Extrait à lire =
* * * * * * *
France | France, Cour administrative d'appel de Nantes, 5ème chambre, 17 avril 2015, 14NT00570


Vu la requête, enregistrée le 6 mars 2014, présentée pour M. H...B..., demeurant..., par Me Rousset, avocat, qui demande à la cour :

1°) avant dire droit, d'ordonner une identification par les empreintes génétiques ;

2°) d'annuler le jugement n° 1111225 du 3 janvier 2014 par lequel le tribunal administratif de Nantes a rejeté sa demande tendant à l'annulation de la décision implicite par laquelle la commission de recours contre les décisions de refus de visa d'entrée en France a rejeté son recours contre la décision du consul général de France à New Delhi du 6

juin 2011 refusant de délivrer des visas de long séjour à Mme A...D...et à M. ...
* * * * * * *
Lignes fournies =
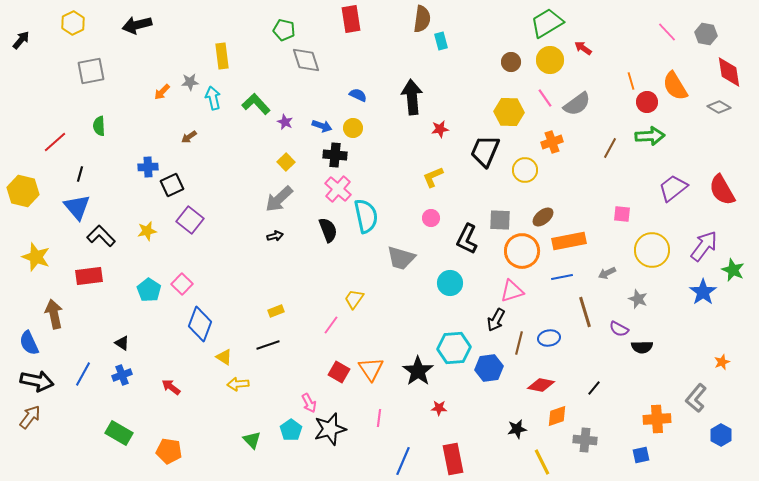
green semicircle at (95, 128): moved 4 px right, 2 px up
* * * * * * *
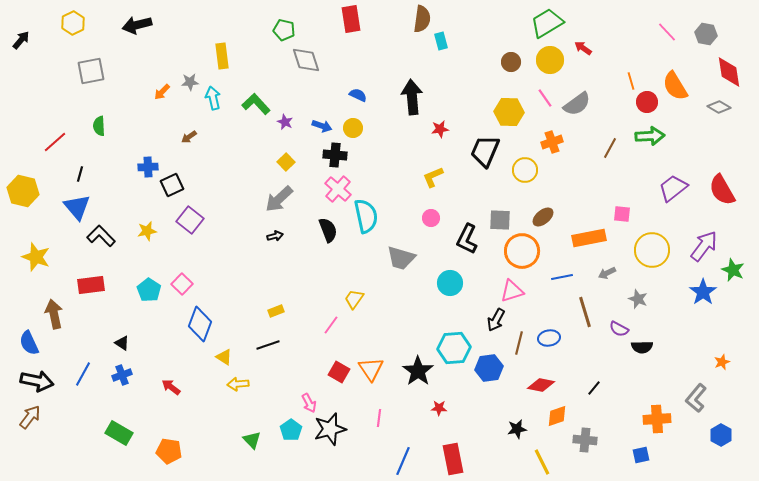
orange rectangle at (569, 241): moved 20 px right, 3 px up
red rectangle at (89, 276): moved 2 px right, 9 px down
* * * * * * *
Consigne = Pouvez-vous transcrire sans rien changer, dans l'extrait à lire, le passage allant de « Vu la requête, enregistrée » jusqu'à « A...D...et à M. ... » ?

Réponse =
Vu la requête, enregistrée le 6 mars 2014, présentée pour M. H...B..., demeurant..., par Me Rousset, avocat, qui demande à la cour :

1°) avant dire droit, d'ordonner une identification par les empreintes génétiques ;

2°) d'annuler le jugement n° 1111225 du 3 janvier 2014 par lequel le tribunal administratif de Nantes a rejeté sa demande tendant à l'annulation de la décision implicite par laquelle la commission de recours contre les décisions de refus de visa d'entrée en France a rejeté son recours contre la décision du consul général de France à New Delhi du 6

juin 2011 refusant de délivrer des visas de long séjour à Mme A...D...et à M. ...